For 52 years, the Jews of Hebron have been trying to get back the land that was stolen from them in the riots of 1929, but the government is doing so only incrementally, usually after terrorist attacks. Now the attorney general has approved a plan to clear and rebuild the city's market area in an attempt to bring Jews back.
Nadav Shragai..
Israel Hayom..
27 August '19..
Link:
https://www.israelhayom.com/2019/08/27/the-right-of-return/
A yellowing 212-year-old document, dating from 1807, in which the Shariah court deeds 4.5 dunams (1.1 acres) of land currently known as the "Hebron wholesale market" to "the Jew Haim Mitzri, who is responsible for the Jewish population" for the sum of 120,000 grushim, is an important starting point for the story of the struggle that the Jewish population of Hebron is now waging. Jews were evicted from that land during the riots of 1929, which happened 90 years ago this week. The Arabs of Hebron built their market on the land only three years before the
1967 Six-Day War and were evicted themselves in 1994. The Jews returned to the "market" seven years later, in 2006, a day before the major clashes in Amona. They were once again evicted, this time with understandings of the political and military apparatuses in place.
Shortly thereafter, the Jewish residents of Hebron were told that the market would be rented to the Jewish community in Hebron and used for family residences. That promise has yet to be fulfilled. Now, 13 years later, a legal opinion has been issued – on paper, at least – that allows the Jews to return to their own land. Now Prime Minister Benjamin Netanyahu has to make a decision that most of the MKs in the outgoing government coalition support, but he is still hesitant.
There are two other figures in the story of the Hebron market land.
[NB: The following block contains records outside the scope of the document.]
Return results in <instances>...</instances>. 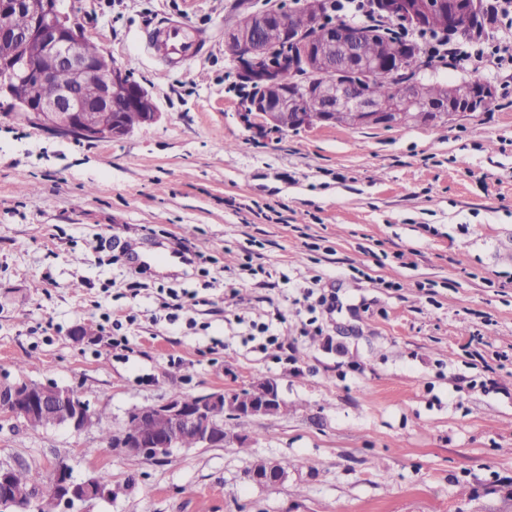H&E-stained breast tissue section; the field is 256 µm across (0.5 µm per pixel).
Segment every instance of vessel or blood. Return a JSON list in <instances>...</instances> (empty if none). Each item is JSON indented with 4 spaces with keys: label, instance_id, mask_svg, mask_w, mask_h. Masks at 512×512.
Returning a JSON list of instances; mask_svg holds the SVG:
<instances>
[{
    "label": "vessel or blood",
    "instance_id": "vessel-or-blood-1",
    "mask_svg": "<svg viewBox=\"0 0 512 512\" xmlns=\"http://www.w3.org/2000/svg\"><path fill=\"white\" fill-rule=\"evenodd\" d=\"M146 48L164 73L195 62L207 51L205 41L180 18H169L155 25L147 37Z\"/></svg>",
    "mask_w": 512,
    "mask_h": 512
}]
</instances>
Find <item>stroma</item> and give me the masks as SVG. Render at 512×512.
I'll use <instances>...</instances> for the list:
<instances>
[{"instance_id":"stroma-1","label":"stroma","mask_w":512,"mask_h":512,"mask_svg":"<svg viewBox=\"0 0 512 512\" xmlns=\"http://www.w3.org/2000/svg\"><path fill=\"white\" fill-rule=\"evenodd\" d=\"M64 8L161 119L76 142L0 115V376L27 362L26 379L79 386L102 414L79 436L0 415V465L47 474L62 460L78 480L135 482L66 512H512V59L467 43L460 67L438 71L494 84L487 112L279 133L240 117L246 90L224 52L237 0ZM165 16L209 51L162 75L142 38ZM133 242L201 258L146 266L133 297ZM249 252L262 274L241 271ZM173 291L203 299L174 323ZM128 314L131 348L113 349L104 321ZM258 377L288 411L252 419L250 453L146 460L101 439L172 392ZM258 460L288 461L287 479L252 484Z\"/></svg>"}]
</instances>
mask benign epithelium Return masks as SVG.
<instances>
[{
	"mask_svg": "<svg viewBox=\"0 0 512 512\" xmlns=\"http://www.w3.org/2000/svg\"><path fill=\"white\" fill-rule=\"evenodd\" d=\"M63 0H0V44L11 46L12 53L0 59V101L20 111L30 123L54 134L86 141L108 142L122 139L136 129L153 124L161 112L151 93L135 81L112 57L83 52L85 28L80 19L62 11ZM384 13L394 22L424 26L430 14L443 11L445 0H382ZM477 0H456V9L448 15L451 26L462 29L460 20L476 9ZM302 8L316 29L319 42L302 38L303 32L292 28L288 11L273 5L252 13L249 29L235 43V58L241 73L249 75L259 92L243 101L246 119L255 117L260 127H287L301 131L315 126L333 125L336 113H345L346 124L353 127L378 125L396 128L403 125L407 112L418 110L428 115L431 125L445 124L455 117L480 112L498 95L496 86L461 80L450 88V99L433 102L421 96L416 74L429 68L417 50L386 60L367 59L360 52L365 32L332 21L326 0H303ZM24 13L29 23L19 27L17 15ZM340 52L343 63L336 69L335 83L324 88L314 111L303 108L293 90L310 87L308 76L317 63ZM263 55L267 68L256 73L247 63ZM376 70H386L404 78L407 95L384 110L371 93L369 78ZM140 113L136 125L117 114L116 104ZM285 406L279 386L273 379L261 386H251L243 394L217 390L191 400L168 397L166 400L137 408L127 419L139 429L112 434L110 448H122L133 456L156 459L169 456L183 445L187 436L202 448L222 447L247 442L251 435L231 433L224 428L230 416H273ZM0 410L36 429L48 419L78 435L95 426L86 401L72 395V388L32 380L0 382ZM13 469L0 467V512L26 509L39 500L31 493L22 500L11 482ZM288 473L275 462H263L249 472L259 486L283 482ZM50 480L55 489L52 509L76 500L112 498L111 487L98 477L77 482L64 461L57 462Z\"/></svg>",
	"mask_w": 512,
	"mask_h": 512,
	"instance_id": "7a95c632",
	"label": "benign epithelium"
}]
</instances>
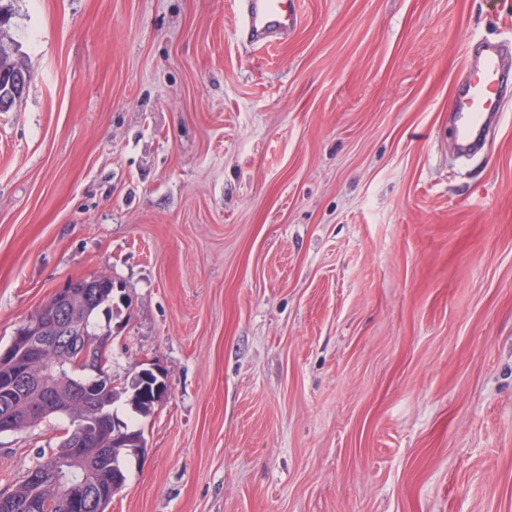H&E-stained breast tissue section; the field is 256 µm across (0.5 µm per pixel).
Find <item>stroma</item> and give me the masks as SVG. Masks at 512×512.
I'll return each instance as SVG.
<instances>
[{
    "label": "stroma",
    "instance_id": "35a3bbf8",
    "mask_svg": "<svg viewBox=\"0 0 512 512\" xmlns=\"http://www.w3.org/2000/svg\"><path fill=\"white\" fill-rule=\"evenodd\" d=\"M0 5V348L106 273L110 372L170 382L109 512H512V92L467 162L449 112L512 0H298L269 48L237 0ZM17 67H23V65L16 61L9 52L0 48V104L6 101L10 102L4 109L5 112H8L19 101L24 91L23 89L21 92H17L16 86L12 82V74ZM4 110L0 108V112Z\"/></svg>",
    "mask_w": 512,
    "mask_h": 512
}]
</instances>
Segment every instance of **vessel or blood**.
<instances>
[{
	"mask_svg": "<svg viewBox=\"0 0 512 512\" xmlns=\"http://www.w3.org/2000/svg\"><path fill=\"white\" fill-rule=\"evenodd\" d=\"M242 33L263 45L288 36L298 23L296 0H241ZM512 71V48L488 42L470 59L454 93L451 110L458 155L469 156L490 146L488 127L503 110L504 77Z\"/></svg>",
	"mask_w": 512,
	"mask_h": 512,
	"instance_id": "vessel-or-blood-1",
	"label": "vessel or blood"
}]
</instances>
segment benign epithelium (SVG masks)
Instances as JSON below:
<instances>
[{
    "label": "benign epithelium",
    "mask_w": 512,
    "mask_h": 512,
    "mask_svg": "<svg viewBox=\"0 0 512 512\" xmlns=\"http://www.w3.org/2000/svg\"><path fill=\"white\" fill-rule=\"evenodd\" d=\"M107 278L108 275L101 274L87 279L82 284L83 292L61 288L53 294L50 320L56 328L55 335H45L46 324L38 317L26 322L17 332L15 343L24 348L26 356L16 372L14 385L34 405L60 404L58 394L61 385L69 383L65 379L59 384L46 377L45 355L49 351L61 354L72 370L86 369L96 375V382L70 389V398L66 401L69 407L75 402H89L96 384L112 379L108 371L112 337L88 335L69 315V308L79 301H88L90 289L98 287ZM26 426L27 423L19 420L12 410L5 408L0 412V431H18ZM98 452L100 449L93 447L91 431L84 425L79 426L77 437L70 440V452L66 457L51 456L29 473V481L48 484L52 491L39 495L26 506L33 512H56L59 502L64 499L71 503L74 512H83L96 494V488L85 480L83 474L88 457Z\"/></svg>",
    "instance_id": "benign-epithelium-1"
}]
</instances>
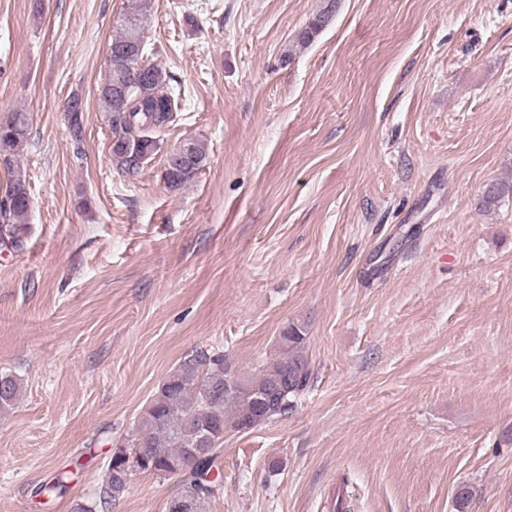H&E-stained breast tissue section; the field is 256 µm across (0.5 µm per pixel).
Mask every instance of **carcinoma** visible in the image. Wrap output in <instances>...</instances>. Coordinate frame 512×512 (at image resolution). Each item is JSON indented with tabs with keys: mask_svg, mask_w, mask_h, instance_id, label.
<instances>
[{
	"mask_svg": "<svg viewBox=\"0 0 512 512\" xmlns=\"http://www.w3.org/2000/svg\"><path fill=\"white\" fill-rule=\"evenodd\" d=\"M337 0H325L298 35L305 47L332 21ZM148 0H131L121 19L120 32L112 40L107 72L98 88V98L112 129L110 157L116 168L128 175L138 173L160 150L159 133L168 128L181 111L178 79L144 59L146 45L143 19ZM72 140L83 136L82 101L74 95L67 108ZM28 112L16 110L0 122V159L12 161L30 136ZM185 158L179 165L164 163V180L177 190L193 180L206 165L207 150L200 141L183 143ZM512 195V182H495L484 191L481 205L490 207ZM30 193L26 180L16 175L0 198V246L19 249L28 227ZM307 327L290 323L279 336V354L262 363L252 376L240 377L242 389L224 394V375L232 370L224 353L197 348L185 355L159 385L140 416L137 435L143 447L116 448L107 463L95 501L77 505V512H109L122 498L128 482L124 477L126 454H143L140 472L173 479L176 493L166 502L165 512H209L210 504L223 488L220 458L224 432H245L297 407L313 385V368L307 355ZM21 391L19 379L0 374V409L11 406ZM208 434L211 447L187 470L184 463L197 451L201 436Z\"/></svg>",
	"mask_w": 512,
	"mask_h": 512,
	"instance_id": "cac0c4a2",
	"label": "carcinoma"
}]
</instances>
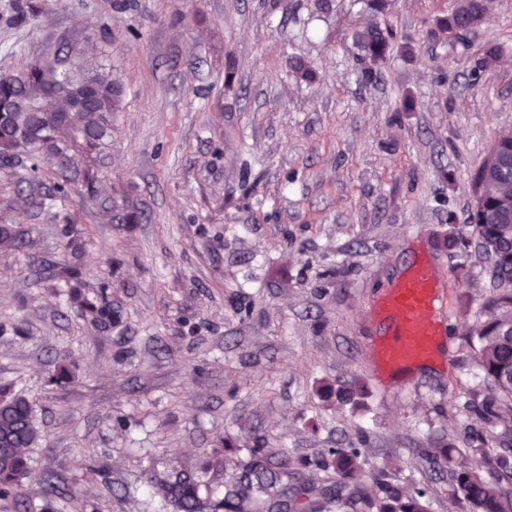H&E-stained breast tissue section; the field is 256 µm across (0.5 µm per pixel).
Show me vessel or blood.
I'll list each match as a JSON object with an SVG mask.
<instances>
[{
    "label": "vessel or blood",
    "mask_w": 512,
    "mask_h": 512,
    "mask_svg": "<svg viewBox=\"0 0 512 512\" xmlns=\"http://www.w3.org/2000/svg\"><path fill=\"white\" fill-rule=\"evenodd\" d=\"M380 309L389 320L391 342L385 354L393 375L440 350L439 315L446 309V300L428 264L413 265L409 274L390 288Z\"/></svg>",
    "instance_id": "1"
}]
</instances>
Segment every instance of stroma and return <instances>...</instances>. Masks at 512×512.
<instances>
[{"instance_id": "stroma-1", "label": "stroma", "mask_w": 512, "mask_h": 512, "mask_svg": "<svg viewBox=\"0 0 512 512\" xmlns=\"http://www.w3.org/2000/svg\"><path fill=\"white\" fill-rule=\"evenodd\" d=\"M455 5L0 0V73L68 45L124 87L95 201L33 208L58 171L0 167V224L30 232L24 252L0 249V385L34 401L46 433L29 450L32 505L51 480L60 512H167L145 469L195 465L229 433L296 456L356 443L429 485L432 512H456L425 449L454 435L493 456L512 431L469 406L494 394L466 344L489 277L442 246L451 228L474 238L472 184L512 132V0H491L463 47L433 35ZM374 24L394 38L366 80L353 35ZM418 256L446 291L450 341L394 380L374 304ZM68 271L82 293L106 290L115 320L62 296ZM62 358L74 382L48 385ZM356 378L359 408L317 393Z\"/></svg>"}]
</instances>
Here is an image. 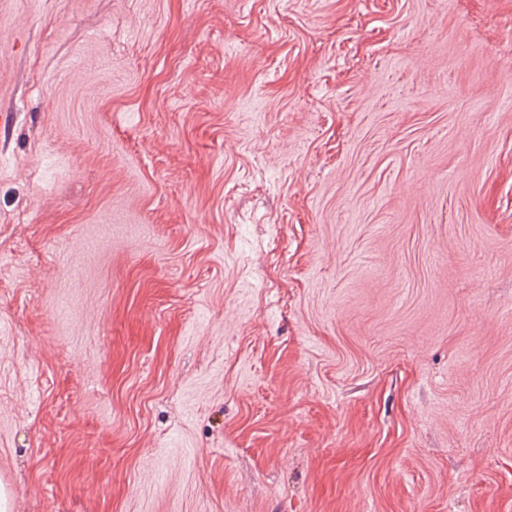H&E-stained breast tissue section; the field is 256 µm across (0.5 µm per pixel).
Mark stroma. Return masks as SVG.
Listing matches in <instances>:
<instances>
[{
    "mask_svg": "<svg viewBox=\"0 0 512 512\" xmlns=\"http://www.w3.org/2000/svg\"><path fill=\"white\" fill-rule=\"evenodd\" d=\"M5 512H512V0H0Z\"/></svg>",
    "mask_w": 512,
    "mask_h": 512,
    "instance_id": "1",
    "label": "stroma"
}]
</instances>
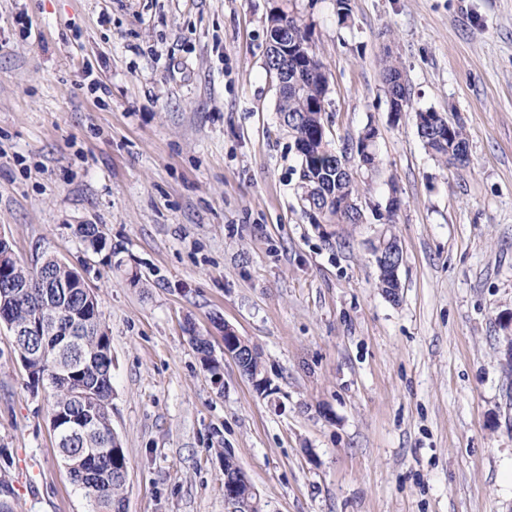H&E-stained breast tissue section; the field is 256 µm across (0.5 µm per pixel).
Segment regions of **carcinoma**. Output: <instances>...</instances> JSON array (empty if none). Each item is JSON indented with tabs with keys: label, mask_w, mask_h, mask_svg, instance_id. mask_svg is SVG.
<instances>
[{
	"label": "carcinoma",
	"mask_w": 512,
	"mask_h": 512,
	"mask_svg": "<svg viewBox=\"0 0 512 512\" xmlns=\"http://www.w3.org/2000/svg\"><path fill=\"white\" fill-rule=\"evenodd\" d=\"M280 20L298 36L288 61L291 78L296 68L307 65L316 54L299 16L282 13ZM382 76L387 90L397 96L389 102L390 108L409 110V89L400 67L388 61ZM323 95L324 88L317 81L298 89L290 87L287 94L279 97L278 112L301 156L300 180L312 188L305 198L306 205L338 224H356L353 202L360 188L346 161L336 158V151L326 136L322 112L314 109ZM423 114L422 110L414 112V120L425 147L449 164L468 167V135L464 126L452 120L449 127L431 131L419 123ZM74 233L96 251L104 245L103 234L95 224H78ZM45 270L59 282L77 275L72 268L51 261L46 263ZM7 278V274L0 273V312L14 321L38 316L45 324L44 335L29 337L26 347L43 352L46 361L57 364V374H48L46 366L39 361L29 362L26 371L32 390H49L50 414L65 427L57 435L62 459L68 463L79 462L72 469L71 479L85 491L92 512H122L126 481L122 470L127 467V459L123 448L115 447L112 437V350L98 301L88 299L78 289L46 288L35 277L24 299L17 302L4 294ZM185 331L201 354L203 366L211 370L210 343L194 334L191 326Z\"/></svg>",
	"instance_id": "obj_1"
}]
</instances>
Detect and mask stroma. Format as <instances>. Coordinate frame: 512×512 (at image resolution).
Instances as JSON below:
<instances>
[{"instance_id": "1", "label": "stroma", "mask_w": 512, "mask_h": 512, "mask_svg": "<svg viewBox=\"0 0 512 512\" xmlns=\"http://www.w3.org/2000/svg\"><path fill=\"white\" fill-rule=\"evenodd\" d=\"M0 0V234L94 289L112 349L124 512H227L224 460L265 512H512V0ZM294 8L359 224L304 208L265 66ZM394 60L409 111L389 110ZM460 119L471 164L411 118ZM378 131L377 169L350 146ZM400 206L389 212L391 198ZM94 224L92 251L73 230ZM403 250L398 298L374 248ZM253 345L214 385L184 331ZM0 329V467L14 512H89ZM383 81L387 86V91L391 90L393 87V82L395 80H402V83H398L397 87H394L395 92L393 93L397 98L401 101V103L395 101V100H389V106H390V112L395 106L397 105V111H400L401 107L406 111L409 110V102H410V96H409V89L406 82V79L403 75V71L400 69V67L394 63L393 61H387L384 69H383ZM426 112H434L431 110H418L414 112V120L418 134L422 139L425 147L437 158L444 159L447 163L459 168H467L469 162L468 151V135L464 126L458 120H450L448 128H442L440 132L429 131L426 125L419 122ZM448 141L455 142L457 146L464 149L463 155H457L453 152L448 155ZM459 165V166H458Z\"/></svg>"}]
</instances>
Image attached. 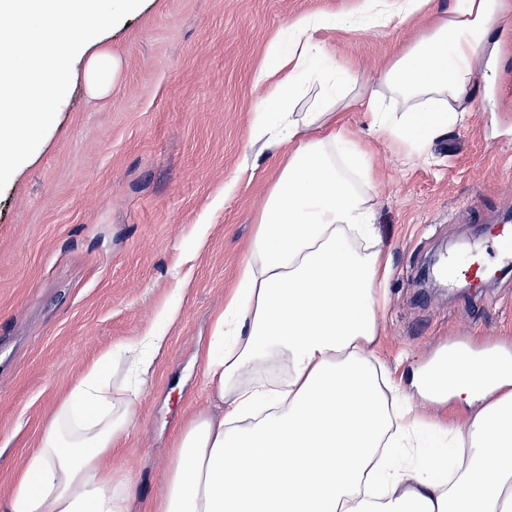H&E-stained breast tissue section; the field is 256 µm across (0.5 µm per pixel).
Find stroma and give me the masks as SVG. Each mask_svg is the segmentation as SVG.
Segmentation results:
<instances>
[{"label": "stroma", "mask_w": 512, "mask_h": 512, "mask_svg": "<svg viewBox=\"0 0 512 512\" xmlns=\"http://www.w3.org/2000/svg\"><path fill=\"white\" fill-rule=\"evenodd\" d=\"M361 2L143 0L91 47L121 61L105 94L91 97L75 66L50 129L0 190V500L74 380L176 296L181 316L139 420L112 453L140 512H152L176 437L210 406L201 354L282 162L265 155L239 173L266 48L294 17H339ZM427 25L415 16L327 39L339 63L374 79ZM491 38L499 55L476 106L425 155L370 133L361 110L342 114L377 163L389 274L376 353L401 385L452 344L512 350V273L480 296L424 281L431 258L512 214V16Z\"/></svg>", "instance_id": "stroma-1"}]
</instances>
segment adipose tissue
<instances>
[{"label":"adipose tissue","instance_id":"1","mask_svg":"<svg viewBox=\"0 0 512 512\" xmlns=\"http://www.w3.org/2000/svg\"><path fill=\"white\" fill-rule=\"evenodd\" d=\"M430 4L366 0L342 19L302 16L269 45L248 144L285 162L203 354L216 410L182 431L155 512H512V371L485 353L440 352L412 369L392 412L373 363L389 264L372 162L340 114L360 108L373 133L424 153L470 111L512 0H454L374 85L337 65L322 34L388 27ZM179 313L169 304L158 327L73 382L0 512H137L112 450L138 420ZM449 401L469 408L466 426L446 452H427L414 407Z\"/></svg>","mask_w":512,"mask_h":512}]
</instances>
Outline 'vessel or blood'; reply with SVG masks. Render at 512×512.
Instances as JSON below:
<instances>
[{
    "label": "vessel or blood",
    "mask_w": 512,
    "mask_h": 512,
    "mask_svg": "<svg viewBox=\"0 0 512 512\" xmlns=\"http://www.w3.org/2000/svg\"><path fill=\"white\" fill-rule=\"evenodd\" d=\"M490 246L470 252L465 258L449 260L444 272L448 278L466 276L473 287H482L497 268L512 266V225L496 224L491 231Z\"/></svg>",
    "instance_id": "1"
}]
</instances>
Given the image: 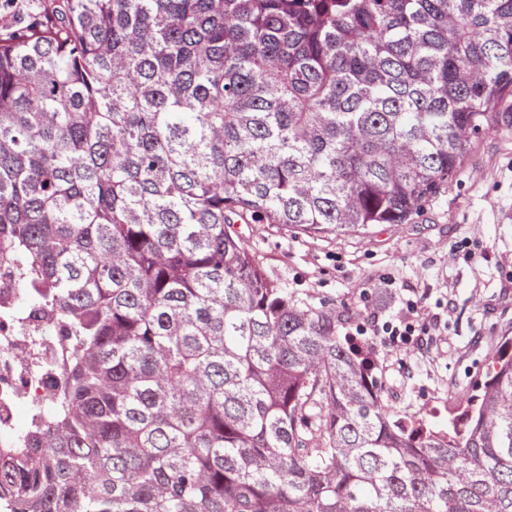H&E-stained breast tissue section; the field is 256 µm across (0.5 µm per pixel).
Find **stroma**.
Masks as SVG:
<instances>
[{
	"mask_svg": "<svg viewBox=\"0 0 512 512\" xmlns=\"http://www.w3.org/2000/svg\"><path fill=\"white\" fill-rule=\"evenodd\" d=\"M268 274L299 298L335 308L339 336L362 333L390 359L376 372L394 414L448 430L453 398L483 383L500 336L512 333V129L484 131L462 164L404 224L309 237L238 224ZM378 314L383 332H372ZM424 329L407 349L388 328Z\"/></svg>",
	"mask_w": 512,
	"mask_h": 512,
	"instance_id": "1",
	"label": "stroma"
}]
</instances>
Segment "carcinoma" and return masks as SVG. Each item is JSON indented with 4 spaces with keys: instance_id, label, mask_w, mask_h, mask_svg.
I'll return each mask as SVG.
<instances>
[{
    "instance_id": "cac0c4a2",
    "label": "carcinoma",
    "mask_w": 512,
    "mask_h": 512,
    "mask_svg": "<svg viewBox=\"0 0 512 512\" xmlns=\"http://www.w3.org/2000/svg\"><path fill=\"white\" fill-rule=\"evenodd\" d=\"M512 109V0H62L0 32V261L72 328L12 512H512V336L453 434L232 224H405Z\"/></svg>"
}]
</instances>
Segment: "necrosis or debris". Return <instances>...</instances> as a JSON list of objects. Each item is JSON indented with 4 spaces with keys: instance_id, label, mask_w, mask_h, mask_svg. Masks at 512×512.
<instances>
[{
    "instance_id": "obj_1",
    "label": "necrosis or debris",
    "mask_w": 512,
    "mask_h": 512,
    "mask_svg": "<svg viewBox=\"0 0 512 512\" xmlns=\"http://www.w3.org/2000/svg\"><path fill=\"white\" fill-rule=\"evenodd\" d=\"M67 330L35 296H0V454L56 406Z\"/></svg>"
}]
</instances>
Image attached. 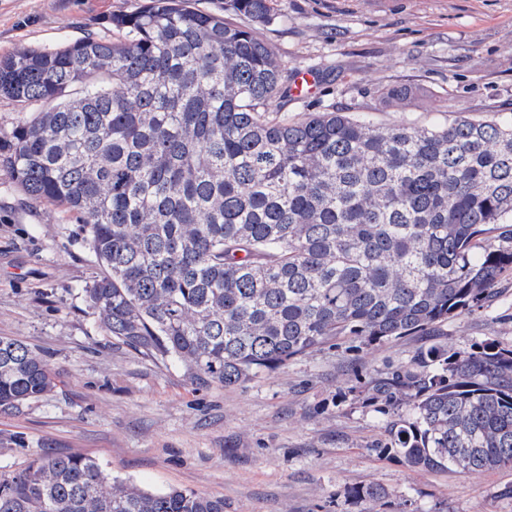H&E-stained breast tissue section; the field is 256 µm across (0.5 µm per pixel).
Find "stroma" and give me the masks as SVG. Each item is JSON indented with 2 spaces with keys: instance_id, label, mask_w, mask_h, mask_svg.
Instances as JSON below:
<instances>
[{
  "instance_id": "obj_1",
  "label": "stroma",
  "mask_w": 512,
  "mask_h": 512,
  "mask_svg": "<svg viewBox=\"0 0 512 512\" xmlns=\"http://www.w3.org/2000/svg\"><path fill=\"white\" fill-rule=\"evenodd\" d=\"M144 0H0V56L52 49L87 36L118 38L110 15ZM258 36L284 68L315 77L303 105L439 125L457 115L512 117V0H273ZM402 87L422 97L402 113L381 99ZM100 272L82 227L63 207L30 199L0 168V336L37 348L55 386L0 408V476L35 451L98 459L112 475L161 492L193 490L224 512H359L349 488L378 484L382 512H512V469L411 470L374 452L384 417L345 384L407 361L433 341L512 346V271L492 304L445 323L438 337L407 336L359 356L323 348L273 373L226 388L191 379L117 343L83 290Z\"/></svg>"
}]
</instances>
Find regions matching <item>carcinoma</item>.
Wrapping results in <instances>:
<instances>
[{
    "label": "carcinoma",
    "instance_id": "1",
    "mask_svg": "<svg viewBox=\"0 0 512 512\" xmlns=\"http://www.w3.org/2000/svg\"><path fill=\"white\" fill-rule=\"evenodd\" d=\"M228 7L242 21L145 0L112 15L119 40L0 58V95L50 104L12 128L0 168L77 215L102 268L83 288L100 328L233 387L326 346L436 336L491 302L512 269V119H290L300 97L256 33L271 0ZM54 386L39 351L0 337L1 408ZM347 392L388 417L374 449L409 469L512 468V347L434 343ZM349 496L378 512L388 492ZM0 512H224V499L36 454L0 477Z\"/></svg>",
    "mask_w": 512,
    "mask_h": 512
}]
</instances>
The first, who is doing everything he can to return Jews to their land, is Rabbi Amram Yifrach (the grandfather of the late Eyal Yifrach, one of the three teens
kidnapped and murdered by Hamas terrorists in 2014).
Yifrach currently serves as head of the board of directors of the Sephardi community's Magen Avot organization, which inherited a large part of the Sephardi Jewish property in Hebron, including the market area. Yifrach succeeded Rabbi Mordechai Eliyahu and granted the Jewish population of Hebron the legal authority to hold onto the market area and settle Jewish residents there.
"90 years after the slaughter and five years after the murder of my grandson and his friends, there is no reason not to right a historical wrong and return the people of Israel to their borders and close the circle," Yifrach told Israel Hayom last week.
Yifrach, who joined the movement to renew the Jewish population in Kiryat Arba 52 years ago, would be happy if one of the homes that were to be built in the market would be named after his grandson, who often visited him in Kiryat Arba and even studied at Shavei Hebron Yeshiva, near the market. He is calling on Netanyahu to stop dawdling: "Now is the time to act. Later, it could be too late."
Unlike Yifrach, Hebron Mayor Tayseer Abu Sneineh is doing everything in his power to keep Jews from returning to their land. Abu Sneineh was convicted of murdering six yeshiva students in a terrorist attack at Beit Hadassah in 1980. Abu Sneineh was released in a prisoner exchange deal after serving only two years behind bars. In his mayoral election campaign, he bragged about the murder.
Abu Sneineh and the Palestinian Authority are openly working together to "strangle" the Jewish community in Hebron by building hundreds of housing units around the small Jewish neighborhoods and offering benefits to Arab residents who move there. The mayor is even waging a bitter battle over a construction permit that was issued two years ago to build the Hezekiah neighborhood. By filing appeal after appeal, he has so far managed to block the construction of the 31 apartments planned for the area. The land for the new neighborhood, which is slated to be named after Rabbi Chaim Hezekiah Medini, author of the halachic encyclopedia "Sdei Chemed," who lived and studied there, was purchased by the fifth Chabad rebbe some 120 years ago. The plot lies next to Beit Romano, which is home to the Shavei Hebron Yeshiva.
The Likud, the Yamina list (formerly the New Right), and Shas are pressing Netanyahu to make a decision about the construction before the
Sept. 17 election. Interior Minister Aryeh Deri has promised to help, and Likud ministers Zeev Elkin, Yariv Levin, Moshe Kahlon, and Likud MK Gideon Sa'ar are all busy with the issue. In Yamina, Ayelet Shaked is leading the fight for construction. As justice minister, Shaked made a herculean effort to end the ongoing construction freeze that the Hebron Jewish community has suffered under for about 20 years.
But Netanyahu is hesitant. In January 1997, the first Netanyahu government adopted the Hebron Protocol, which put 80% of the city under full Palestinian control. At the same time, Netanyahu made a commitment under the same agreement "to work to protect all the conditions and requirements needed to ensure the existence, security, and solidity of the Hebron Jewish community." But moments before the Trump administration's "deal of the century" is due to be announced, it doesn't look like Netanyahu will do anything without prior agreement from the Americans – which he hasn't yet received.